::: Passage :::

By March 3, 2016No Comments
Income taxes are painful and you want to avoid them or pay as little as humanly possible. I get it.
That’s how I was feeling when a tax preparer told me that I owed thousands BUT that I could lower the amount if I put $5,500 (current max allowable per year) in a traditional IRA (Individual Retirement Account).
Save on taxes and for save for retirement all in one move?! A double win!
Well, sorta. I came to realize that it wasn’t such a brilliant plan after all. Let me explain.
In the IRA world there are two basic types: traditional or Roth. The key difference between them is when you pay taxes.
In a traditional IRA you pay taxes later – you pay it when you withdraw the money during retirement. The upside is that you get the tax deduction now (hence why the tax preparer recommended this one to me).
That sounds all well and good UNLESS you think that you’ll be in a higher tax bracket during those “retirement” years. I’m predicting that in my fifties, sixties, and beyond I’ll be making more money than I do right now. For this reason, the right choice for me is a Roth IRA.
In a Roth IRA you don’t get a tax deduction now but you also don’t pay taxes on the money when you withdraw it later. You essentially pay the taxes on it now and it grows tax-free.
Since I imagine myself earning more as I get older and therefore in a higher tax bracket down the line, I’ll get more value out of giving up the deduction for now and withdrawing all the money later without paying taxes on it.
So while I know every instinct in your body is urging you to pay less in taxes now, take a breath and look into the future – will you earn more or less money in your “retirement” years than you do right now?
If you predict you’ll make more, go with Roth.
If you think you’ll make less, go with traditional.

::: Data excerpts :::

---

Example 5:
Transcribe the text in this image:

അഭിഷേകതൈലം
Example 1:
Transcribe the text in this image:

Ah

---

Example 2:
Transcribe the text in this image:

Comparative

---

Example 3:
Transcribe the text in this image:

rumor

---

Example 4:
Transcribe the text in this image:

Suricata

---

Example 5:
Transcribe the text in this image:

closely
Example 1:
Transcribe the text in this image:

:::
::: Data excerpts :::

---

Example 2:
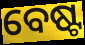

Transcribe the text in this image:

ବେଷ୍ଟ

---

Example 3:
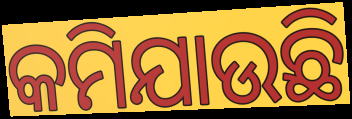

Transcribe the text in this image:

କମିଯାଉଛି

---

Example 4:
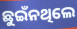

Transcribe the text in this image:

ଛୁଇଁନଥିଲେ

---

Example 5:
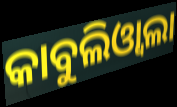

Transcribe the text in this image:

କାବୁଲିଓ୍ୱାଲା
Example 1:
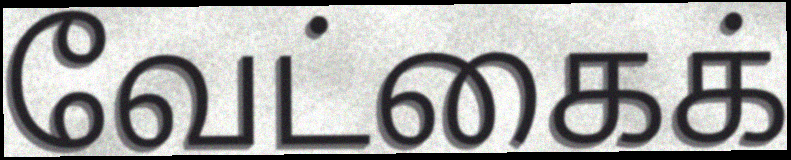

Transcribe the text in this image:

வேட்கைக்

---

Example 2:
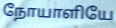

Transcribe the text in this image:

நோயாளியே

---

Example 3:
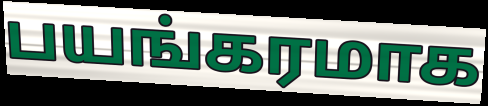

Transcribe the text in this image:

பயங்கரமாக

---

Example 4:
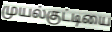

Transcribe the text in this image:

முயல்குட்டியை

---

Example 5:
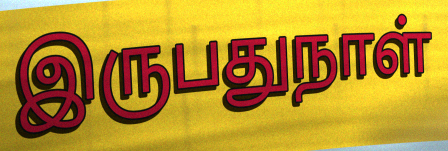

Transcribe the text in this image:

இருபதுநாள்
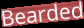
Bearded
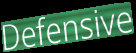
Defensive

:::

- [Set tasks]
[a] Answer these questions from the IRA passage:
(i) How much did the tax preparer say could be put in a traditional IRA?
(ii) With a traditional IRA, when do you pay the taxes?
(iii) Which type of IRA should someone choose if they think they will make less money in retirement?
[b] Copy the IRA passage from "In a Roth IRA" to "it grows tax-free.".
Rely only on the IRA passage when answering.

- [Results for the exercise]
[a]
(i) $5,500, the current maximum allowed per year.
(ii) When you withdraw the money during retirement.
(iii) A traditional IRA.

[b]
In a Roth IRA you don’t get a tax deduction now but you also don’t pay taxes on the money when you withdraw it later. You essentially pay the taxes on it now and it grows tax-free.